** Material for this exercise follows **

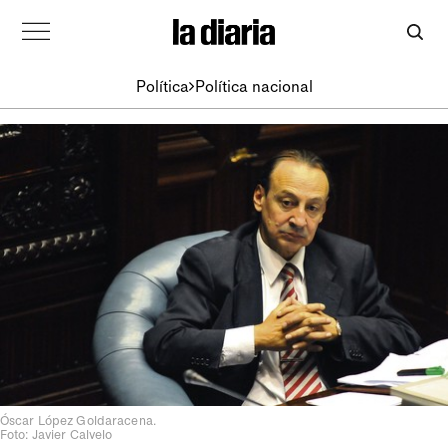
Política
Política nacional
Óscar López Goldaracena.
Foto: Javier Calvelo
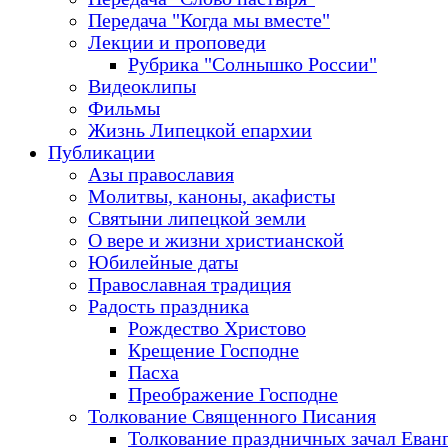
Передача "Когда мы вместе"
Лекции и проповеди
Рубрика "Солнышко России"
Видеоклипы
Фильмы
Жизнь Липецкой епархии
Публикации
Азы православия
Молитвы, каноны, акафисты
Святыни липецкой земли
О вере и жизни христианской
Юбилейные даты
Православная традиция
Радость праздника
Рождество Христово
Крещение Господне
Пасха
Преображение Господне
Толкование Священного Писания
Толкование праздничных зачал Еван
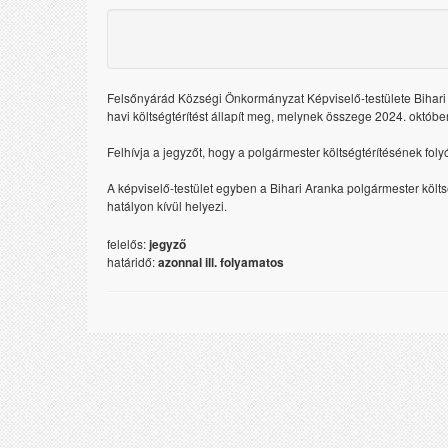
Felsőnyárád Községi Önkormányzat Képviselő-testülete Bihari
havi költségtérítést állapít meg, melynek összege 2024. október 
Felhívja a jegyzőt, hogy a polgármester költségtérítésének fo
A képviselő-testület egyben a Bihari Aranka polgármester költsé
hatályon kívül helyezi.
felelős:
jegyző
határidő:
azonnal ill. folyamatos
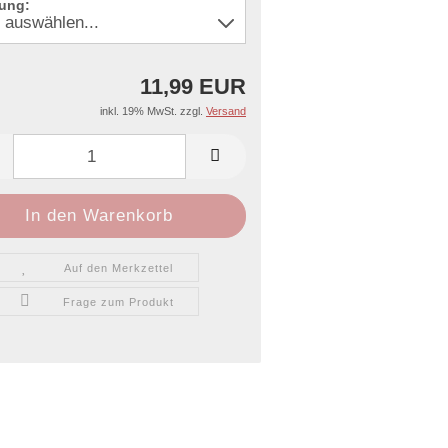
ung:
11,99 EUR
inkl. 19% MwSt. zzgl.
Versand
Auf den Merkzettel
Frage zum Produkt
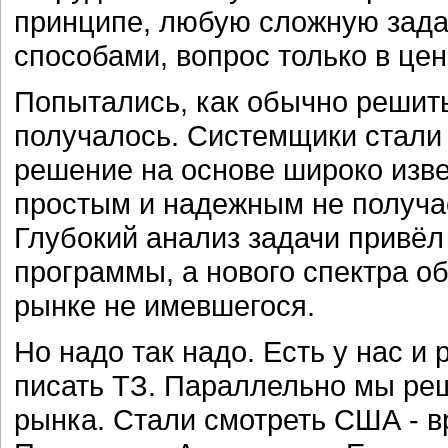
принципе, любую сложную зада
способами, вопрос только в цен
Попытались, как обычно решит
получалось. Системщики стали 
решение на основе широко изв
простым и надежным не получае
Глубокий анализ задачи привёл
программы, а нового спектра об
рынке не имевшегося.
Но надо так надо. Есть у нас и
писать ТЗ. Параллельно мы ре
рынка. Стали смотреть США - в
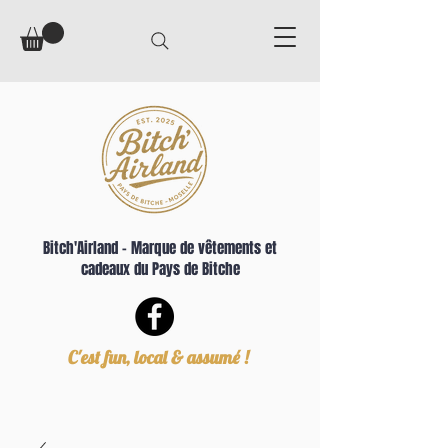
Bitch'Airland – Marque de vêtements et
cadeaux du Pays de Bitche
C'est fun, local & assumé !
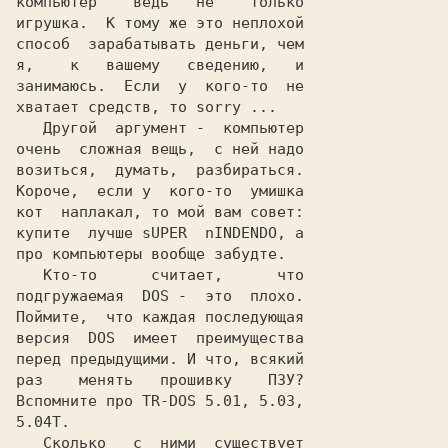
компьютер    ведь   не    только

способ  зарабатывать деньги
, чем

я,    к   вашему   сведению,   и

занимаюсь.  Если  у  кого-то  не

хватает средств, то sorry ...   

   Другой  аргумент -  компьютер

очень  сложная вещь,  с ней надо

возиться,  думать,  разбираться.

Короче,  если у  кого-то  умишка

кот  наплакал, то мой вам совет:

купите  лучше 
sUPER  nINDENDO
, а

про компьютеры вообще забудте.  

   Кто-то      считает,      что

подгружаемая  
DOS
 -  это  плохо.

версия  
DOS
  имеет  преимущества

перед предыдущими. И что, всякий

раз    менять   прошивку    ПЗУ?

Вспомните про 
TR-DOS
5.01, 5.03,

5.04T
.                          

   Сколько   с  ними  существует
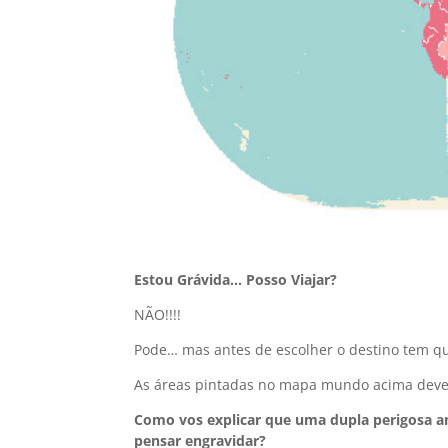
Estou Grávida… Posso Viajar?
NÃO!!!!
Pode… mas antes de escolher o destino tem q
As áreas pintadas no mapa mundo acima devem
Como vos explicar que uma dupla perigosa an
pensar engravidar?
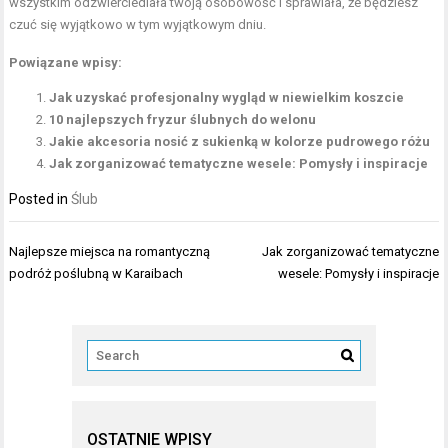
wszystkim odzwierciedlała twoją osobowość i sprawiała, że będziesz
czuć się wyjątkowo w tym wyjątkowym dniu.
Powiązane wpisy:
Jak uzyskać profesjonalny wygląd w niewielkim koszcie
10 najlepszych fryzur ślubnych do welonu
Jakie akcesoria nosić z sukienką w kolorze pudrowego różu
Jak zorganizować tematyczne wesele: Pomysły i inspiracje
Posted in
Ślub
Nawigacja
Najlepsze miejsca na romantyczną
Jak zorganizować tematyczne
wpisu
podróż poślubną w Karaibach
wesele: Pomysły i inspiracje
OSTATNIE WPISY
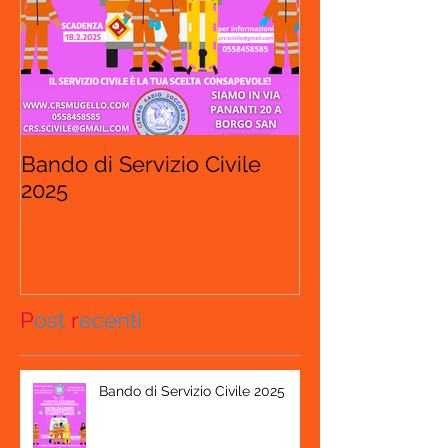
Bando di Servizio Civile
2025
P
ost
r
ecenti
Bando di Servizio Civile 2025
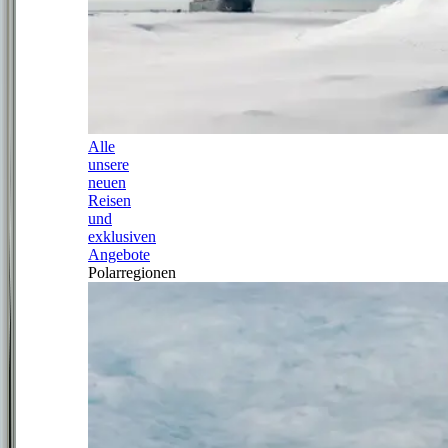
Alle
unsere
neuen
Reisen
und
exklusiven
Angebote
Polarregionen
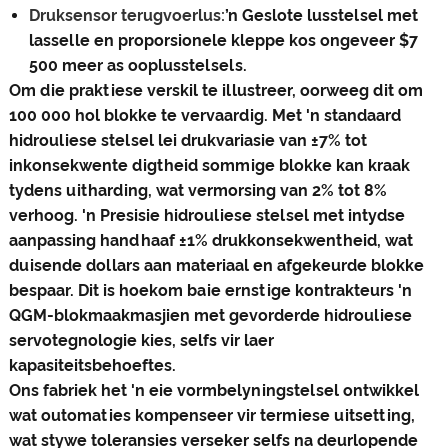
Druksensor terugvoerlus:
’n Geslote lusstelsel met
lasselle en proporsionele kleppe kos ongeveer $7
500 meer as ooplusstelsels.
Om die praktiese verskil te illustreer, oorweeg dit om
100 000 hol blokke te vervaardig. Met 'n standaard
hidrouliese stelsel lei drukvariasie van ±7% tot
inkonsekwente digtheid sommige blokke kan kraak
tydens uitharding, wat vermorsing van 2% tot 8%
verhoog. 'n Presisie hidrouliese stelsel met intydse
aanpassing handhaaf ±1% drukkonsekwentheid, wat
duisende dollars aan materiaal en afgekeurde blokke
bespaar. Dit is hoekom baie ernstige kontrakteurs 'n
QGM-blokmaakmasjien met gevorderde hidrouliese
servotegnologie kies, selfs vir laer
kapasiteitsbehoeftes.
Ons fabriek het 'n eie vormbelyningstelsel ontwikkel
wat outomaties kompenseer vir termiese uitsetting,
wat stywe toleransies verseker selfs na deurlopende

** End of Material for this exercise **

Exercise aim:
Go through the records. Copy each line where "Толкование" appears.

Task answer:
Толкование Священного Писания
Толкование праздничных зачал Еван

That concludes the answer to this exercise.